# warning



## spiffybeth (May 29, 2008)

this sign was posted on the wall next to the front door at an emu/ostrich ranch...i thought it was awesome :hail:


----------



## DRoberts (May 29, 2008)

That is funny.


----------



## lostprophet (May 29, 2008)

Raisins from Hell!!!!  

I wonder if they look like this http://photos19.flickr.com/23563250_57b35dd237_m.jpg


----------



## Crosby (May 30, 2008)

Is that sign in New Jersey? I didn't know Jersey had hillbillies...:lmao:


----------



## Senor Hound (May 31, 2008)

In my neck of the woods people SERIOUSLY write like this.  I went into a Subway, and the people who work there made a sign.  It was talking about some sort of meal deal and they had spelled chicken "Chiken."  Someone where I work made a key chain for the Linen room on site, and he wrote on it "Lenin Room."  I busted out laughing as hard as I could when I saw it.  They had no clue what I was laughing at.

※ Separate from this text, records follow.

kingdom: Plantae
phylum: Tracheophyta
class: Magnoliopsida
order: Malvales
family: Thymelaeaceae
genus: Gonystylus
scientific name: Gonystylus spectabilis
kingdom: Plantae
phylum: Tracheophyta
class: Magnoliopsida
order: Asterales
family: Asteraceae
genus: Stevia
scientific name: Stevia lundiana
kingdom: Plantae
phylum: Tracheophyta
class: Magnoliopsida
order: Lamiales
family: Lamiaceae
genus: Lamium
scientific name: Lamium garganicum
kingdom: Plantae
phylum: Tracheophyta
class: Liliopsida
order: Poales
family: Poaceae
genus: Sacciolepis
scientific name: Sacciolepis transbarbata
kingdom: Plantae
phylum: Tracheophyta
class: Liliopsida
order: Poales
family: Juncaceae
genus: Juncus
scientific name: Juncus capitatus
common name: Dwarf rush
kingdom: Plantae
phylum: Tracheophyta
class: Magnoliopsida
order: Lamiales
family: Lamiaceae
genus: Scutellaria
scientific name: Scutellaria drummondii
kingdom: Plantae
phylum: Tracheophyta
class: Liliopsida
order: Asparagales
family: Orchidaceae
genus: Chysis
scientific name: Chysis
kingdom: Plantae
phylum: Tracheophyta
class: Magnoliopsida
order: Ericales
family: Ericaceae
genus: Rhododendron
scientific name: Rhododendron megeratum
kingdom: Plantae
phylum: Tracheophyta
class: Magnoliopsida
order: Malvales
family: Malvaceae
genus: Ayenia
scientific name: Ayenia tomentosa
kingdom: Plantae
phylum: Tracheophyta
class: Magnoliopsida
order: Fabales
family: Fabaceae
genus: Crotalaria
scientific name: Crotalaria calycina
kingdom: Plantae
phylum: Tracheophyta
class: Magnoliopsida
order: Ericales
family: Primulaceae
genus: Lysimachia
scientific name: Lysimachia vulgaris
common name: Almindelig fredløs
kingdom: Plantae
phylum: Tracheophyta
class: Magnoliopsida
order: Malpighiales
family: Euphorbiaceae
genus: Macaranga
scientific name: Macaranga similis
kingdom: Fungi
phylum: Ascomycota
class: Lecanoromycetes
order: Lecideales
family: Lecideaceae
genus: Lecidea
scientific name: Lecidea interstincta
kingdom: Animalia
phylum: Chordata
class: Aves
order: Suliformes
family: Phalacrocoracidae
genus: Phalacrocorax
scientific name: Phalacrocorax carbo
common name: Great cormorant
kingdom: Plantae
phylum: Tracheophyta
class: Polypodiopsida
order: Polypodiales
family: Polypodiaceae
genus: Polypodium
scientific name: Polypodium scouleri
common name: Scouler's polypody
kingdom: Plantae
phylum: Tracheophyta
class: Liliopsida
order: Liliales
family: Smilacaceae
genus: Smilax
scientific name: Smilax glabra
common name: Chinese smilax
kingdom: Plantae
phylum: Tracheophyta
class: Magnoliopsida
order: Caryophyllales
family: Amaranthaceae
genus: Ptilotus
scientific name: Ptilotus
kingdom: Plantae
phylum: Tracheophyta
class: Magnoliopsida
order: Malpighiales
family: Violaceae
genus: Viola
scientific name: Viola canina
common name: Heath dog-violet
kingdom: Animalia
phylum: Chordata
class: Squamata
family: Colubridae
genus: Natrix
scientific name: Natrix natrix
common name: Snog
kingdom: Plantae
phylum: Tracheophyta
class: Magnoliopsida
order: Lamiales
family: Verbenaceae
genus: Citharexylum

That's a funny photo, but if you ever wanna see more, just visit Arkansas.


----------



## Tiberius47 (May 31, 2008)

Reminds me of a sign which was alleged to be on a horse riding camp somewhere:

We have horses for everyone.
For tall people, we have tall horses.
For short people, we have short horses.
For fat people, we have fat horses, and for skinny people, we have skinny horses.
And for people who have never ridden before, we have horses that have never been ridden before.​


----------



## John_Olexa (May 31, 2008)

Tiberius47 said:


> Reminds me of a sign which was alleged to be on a horse riding camp somewhere:
> 
> We have horses for everyone.
> For tall people, we have tall horses.
> ...


 


And for people who have never ridden before, we have horses that have never been ridden before


----------



## spiffybeth (Jun 2, 2008)

Crosby said:


> Is that sign in New Jersey? I didn't know Jersey had hillbillies...:lmao:


this was in the catskills in NY.  the sign was hanging next to the front door of an emu/ostrich ranch.


----------